» **Assigned task**:
In the listing below, find the line containing "right hip: (1148, 914)" and the line containing "right knee: (92, 335)". Repeat exactly those two lines and every line between them.

*** Task inputs Section Begins ***

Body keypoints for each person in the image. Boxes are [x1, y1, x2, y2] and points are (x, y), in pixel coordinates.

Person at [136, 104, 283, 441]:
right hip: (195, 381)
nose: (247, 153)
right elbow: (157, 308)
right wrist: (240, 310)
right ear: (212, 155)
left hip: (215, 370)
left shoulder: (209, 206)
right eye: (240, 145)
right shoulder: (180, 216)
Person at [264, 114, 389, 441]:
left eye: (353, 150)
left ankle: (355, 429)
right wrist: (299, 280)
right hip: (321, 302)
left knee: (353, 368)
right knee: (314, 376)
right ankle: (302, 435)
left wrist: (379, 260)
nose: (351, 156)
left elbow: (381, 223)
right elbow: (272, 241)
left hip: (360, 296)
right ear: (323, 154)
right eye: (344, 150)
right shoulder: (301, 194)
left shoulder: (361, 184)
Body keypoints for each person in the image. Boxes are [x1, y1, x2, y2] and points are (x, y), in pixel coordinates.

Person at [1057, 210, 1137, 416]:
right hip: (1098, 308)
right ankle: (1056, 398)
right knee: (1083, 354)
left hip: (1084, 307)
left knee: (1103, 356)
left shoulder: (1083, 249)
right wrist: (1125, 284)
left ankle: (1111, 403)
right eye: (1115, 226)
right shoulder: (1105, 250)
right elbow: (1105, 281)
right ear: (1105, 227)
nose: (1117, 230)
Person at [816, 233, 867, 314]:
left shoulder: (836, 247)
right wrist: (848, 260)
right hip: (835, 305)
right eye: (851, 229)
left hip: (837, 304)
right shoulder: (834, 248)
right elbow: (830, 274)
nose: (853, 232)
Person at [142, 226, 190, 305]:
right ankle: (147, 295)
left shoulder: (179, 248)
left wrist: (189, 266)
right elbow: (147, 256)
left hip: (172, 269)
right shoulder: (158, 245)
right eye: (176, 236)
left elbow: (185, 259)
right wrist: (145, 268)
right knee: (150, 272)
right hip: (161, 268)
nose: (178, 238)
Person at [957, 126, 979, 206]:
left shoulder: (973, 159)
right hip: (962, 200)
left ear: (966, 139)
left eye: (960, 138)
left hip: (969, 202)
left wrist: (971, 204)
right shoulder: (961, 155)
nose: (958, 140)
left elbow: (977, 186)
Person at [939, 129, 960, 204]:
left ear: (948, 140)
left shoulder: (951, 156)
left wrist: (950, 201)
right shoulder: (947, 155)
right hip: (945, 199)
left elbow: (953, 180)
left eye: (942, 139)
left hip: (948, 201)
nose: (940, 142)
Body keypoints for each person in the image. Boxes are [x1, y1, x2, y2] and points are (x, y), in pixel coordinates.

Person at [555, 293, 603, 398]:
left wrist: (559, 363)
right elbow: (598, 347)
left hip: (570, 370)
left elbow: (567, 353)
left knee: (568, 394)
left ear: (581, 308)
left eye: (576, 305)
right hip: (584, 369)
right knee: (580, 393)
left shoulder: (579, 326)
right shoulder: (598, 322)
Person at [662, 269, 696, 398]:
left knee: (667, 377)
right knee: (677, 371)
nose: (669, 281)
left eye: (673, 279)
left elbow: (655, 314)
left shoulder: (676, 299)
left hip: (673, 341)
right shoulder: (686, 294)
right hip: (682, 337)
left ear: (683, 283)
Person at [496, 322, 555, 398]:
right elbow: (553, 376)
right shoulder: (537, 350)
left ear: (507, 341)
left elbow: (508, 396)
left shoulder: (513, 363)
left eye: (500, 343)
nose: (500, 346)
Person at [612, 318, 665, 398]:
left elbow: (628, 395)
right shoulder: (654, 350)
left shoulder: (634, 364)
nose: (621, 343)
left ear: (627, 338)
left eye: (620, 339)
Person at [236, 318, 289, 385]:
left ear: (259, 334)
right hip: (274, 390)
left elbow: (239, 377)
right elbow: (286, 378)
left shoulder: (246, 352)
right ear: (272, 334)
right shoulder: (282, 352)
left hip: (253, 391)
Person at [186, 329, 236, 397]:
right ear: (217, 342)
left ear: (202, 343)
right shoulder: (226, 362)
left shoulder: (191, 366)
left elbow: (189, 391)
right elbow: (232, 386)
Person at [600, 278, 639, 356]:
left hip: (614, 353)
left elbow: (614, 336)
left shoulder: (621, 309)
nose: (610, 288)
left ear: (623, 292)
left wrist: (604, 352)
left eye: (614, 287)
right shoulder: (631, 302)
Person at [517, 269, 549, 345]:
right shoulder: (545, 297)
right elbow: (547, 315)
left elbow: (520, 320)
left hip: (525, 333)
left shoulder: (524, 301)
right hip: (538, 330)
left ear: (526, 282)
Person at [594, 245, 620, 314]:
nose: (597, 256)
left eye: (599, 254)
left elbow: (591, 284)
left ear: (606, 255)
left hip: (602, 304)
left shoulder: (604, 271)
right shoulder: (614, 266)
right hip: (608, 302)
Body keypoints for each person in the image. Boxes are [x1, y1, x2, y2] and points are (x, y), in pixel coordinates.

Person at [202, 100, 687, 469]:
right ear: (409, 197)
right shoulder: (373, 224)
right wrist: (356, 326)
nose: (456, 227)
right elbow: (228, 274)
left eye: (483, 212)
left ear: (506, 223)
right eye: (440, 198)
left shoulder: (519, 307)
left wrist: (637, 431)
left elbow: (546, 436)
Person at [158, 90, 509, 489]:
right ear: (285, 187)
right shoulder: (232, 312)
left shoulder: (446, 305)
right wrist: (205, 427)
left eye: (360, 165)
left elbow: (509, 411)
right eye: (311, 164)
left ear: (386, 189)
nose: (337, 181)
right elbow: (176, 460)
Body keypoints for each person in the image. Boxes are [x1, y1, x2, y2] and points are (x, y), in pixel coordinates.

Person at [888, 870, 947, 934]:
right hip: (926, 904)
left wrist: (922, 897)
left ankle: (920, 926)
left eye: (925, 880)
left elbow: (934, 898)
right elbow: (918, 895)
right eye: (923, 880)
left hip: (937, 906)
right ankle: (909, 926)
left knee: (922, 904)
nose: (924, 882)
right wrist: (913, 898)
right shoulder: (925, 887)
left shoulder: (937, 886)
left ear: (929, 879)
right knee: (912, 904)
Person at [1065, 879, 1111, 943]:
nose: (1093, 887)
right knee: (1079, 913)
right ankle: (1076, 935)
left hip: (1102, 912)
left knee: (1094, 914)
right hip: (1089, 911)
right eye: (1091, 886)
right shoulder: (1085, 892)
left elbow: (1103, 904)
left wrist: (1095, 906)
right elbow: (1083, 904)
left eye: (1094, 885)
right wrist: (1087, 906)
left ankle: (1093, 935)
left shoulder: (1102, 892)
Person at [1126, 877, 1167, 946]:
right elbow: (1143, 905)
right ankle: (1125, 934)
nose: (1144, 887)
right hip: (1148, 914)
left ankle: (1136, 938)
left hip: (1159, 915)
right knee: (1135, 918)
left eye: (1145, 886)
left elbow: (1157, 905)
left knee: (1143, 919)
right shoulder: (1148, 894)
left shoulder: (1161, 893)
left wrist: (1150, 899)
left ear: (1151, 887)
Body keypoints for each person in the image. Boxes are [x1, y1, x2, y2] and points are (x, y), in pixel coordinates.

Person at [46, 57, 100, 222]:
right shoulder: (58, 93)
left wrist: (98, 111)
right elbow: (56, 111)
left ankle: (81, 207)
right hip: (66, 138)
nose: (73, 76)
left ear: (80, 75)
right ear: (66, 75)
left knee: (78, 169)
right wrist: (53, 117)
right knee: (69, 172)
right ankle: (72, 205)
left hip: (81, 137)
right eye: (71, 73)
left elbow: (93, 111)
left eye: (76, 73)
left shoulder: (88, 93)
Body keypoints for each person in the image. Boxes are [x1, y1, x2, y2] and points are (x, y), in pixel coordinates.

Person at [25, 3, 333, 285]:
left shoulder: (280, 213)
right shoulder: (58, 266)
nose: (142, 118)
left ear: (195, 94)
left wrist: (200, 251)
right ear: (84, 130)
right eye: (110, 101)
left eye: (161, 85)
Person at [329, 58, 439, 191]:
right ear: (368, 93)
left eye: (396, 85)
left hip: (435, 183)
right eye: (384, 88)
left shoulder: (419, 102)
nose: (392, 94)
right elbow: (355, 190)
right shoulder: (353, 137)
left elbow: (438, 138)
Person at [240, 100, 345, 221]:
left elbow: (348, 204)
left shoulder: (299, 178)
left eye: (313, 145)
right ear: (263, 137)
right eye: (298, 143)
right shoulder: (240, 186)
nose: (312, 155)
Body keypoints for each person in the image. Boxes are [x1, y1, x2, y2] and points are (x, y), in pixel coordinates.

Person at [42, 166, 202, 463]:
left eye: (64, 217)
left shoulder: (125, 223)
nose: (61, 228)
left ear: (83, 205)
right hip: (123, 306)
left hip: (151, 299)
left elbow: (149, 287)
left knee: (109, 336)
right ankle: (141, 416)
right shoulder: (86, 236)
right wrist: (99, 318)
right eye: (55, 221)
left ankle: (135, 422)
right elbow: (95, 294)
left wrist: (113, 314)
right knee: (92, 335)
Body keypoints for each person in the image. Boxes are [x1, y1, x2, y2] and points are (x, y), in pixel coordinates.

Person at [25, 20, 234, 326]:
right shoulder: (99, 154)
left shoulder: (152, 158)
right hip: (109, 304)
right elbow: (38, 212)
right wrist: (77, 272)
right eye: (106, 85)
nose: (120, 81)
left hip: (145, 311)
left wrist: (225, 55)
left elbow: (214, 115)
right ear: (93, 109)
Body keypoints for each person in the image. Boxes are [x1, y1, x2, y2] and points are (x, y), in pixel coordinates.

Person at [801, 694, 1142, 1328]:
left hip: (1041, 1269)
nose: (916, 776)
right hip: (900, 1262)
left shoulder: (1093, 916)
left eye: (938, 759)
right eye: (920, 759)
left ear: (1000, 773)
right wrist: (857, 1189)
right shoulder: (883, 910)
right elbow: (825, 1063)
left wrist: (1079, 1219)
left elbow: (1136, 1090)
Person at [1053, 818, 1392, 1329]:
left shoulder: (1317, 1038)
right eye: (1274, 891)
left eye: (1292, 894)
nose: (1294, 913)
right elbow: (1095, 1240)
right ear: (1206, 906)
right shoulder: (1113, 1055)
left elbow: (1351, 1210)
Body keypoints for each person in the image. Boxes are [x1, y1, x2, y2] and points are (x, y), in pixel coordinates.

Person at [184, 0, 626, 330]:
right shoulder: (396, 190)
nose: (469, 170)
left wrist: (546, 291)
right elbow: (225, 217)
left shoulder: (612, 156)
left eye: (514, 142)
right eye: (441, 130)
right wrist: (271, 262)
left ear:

*** Task inputs Section Ends ***

» **Solution to the problem**:
right hip: (1148, 914)
left ankle: (1136, 938)
left hip: (1159, 915)
right knee: (1135, 918)
left eye: (1145, 886)
left elbow: (1157, 905)
left knee: (1143, 919)
right shoulder: (1148, 894)
left shoulder: (1161, 893)
left wrist: (1150, 899)
left ear: (1151, 887)
Body keypoints for each person in the image. Boxes are [x1, y1, x2, y2] and points are (x, y), in pixel coordinates.

Person at [46, 57, 100, 222]:
right shoulder: (58, 93)
left wrist: (98, 111)
right elbow: (56, 111)
left ankle: (81, 207)
right hip: (66, 138)
nose: (73, 76)
left ear: (80, 75)
right ear: (66, 75)
left knee: (78, 169)
right wrist: (53, 117)
right knee: (69, 172)
right ankle: (72, 205)
left hip: (81, 137)
right eye: (71, 73)
left elbow: (93, 111)
left eye: (76, 73)
left shoulder: (88, 93)
Body keypoints for each person in the image. Boxes are [x1, y1, x2, y2] and points are (x, y), in pixel coordinates.

Person at [25, 3, 333, 285]:
left shoulder: (280, 213)
right shoulder: (58, 266)
nose: (142, 118)
left ear: (195, 94)
left wrist: (200, 251)
right ear: (84, 130)
right eye: (110, 101)
left eye: (161, 85)
Person at [329, 58, 439, 191]:
right ear: (368, 93)
left eye: (396, 85)
left hip: (435, 183)
right eye: (384, 88)
left shoulder: (419, 102)
nose: (392, 94)
right elbow: (355, 190)
right shoulder: (353, 137)
left elbow: (438, 138)
Person at [240, 100, 345, 221]:
left elbow: (348, 204)
left shoulder: (299, 178)
left eye: (313, 145)
right ear: (263, 137)
right eye: (298, 143)
right shoulder: (240, 186)
nose: (312, 155)
Body keypoints for each person in the image. Boxes are [x1, y1, x2, y2] and points are (x, y), in pixel coordinates.

Person at [42, 166, 202, 463]:
left eye: (64, 217)
left shoulder: (125, 223)
nose: (61, 228)
left ear: (83, 205)
right hip: (123, 306)
left hip: (151, 299)
left elbow: (149, 287)
left knee: (109, 336)
right ankle: (141, 416)
right shoulder: (86, 236)
right wrist: (99, 318)
right eye: (55, 221)
left ankle: (135, 422)
right elbow: (95, 294)
left wrist: (113, 314)
right knee: (92, 335)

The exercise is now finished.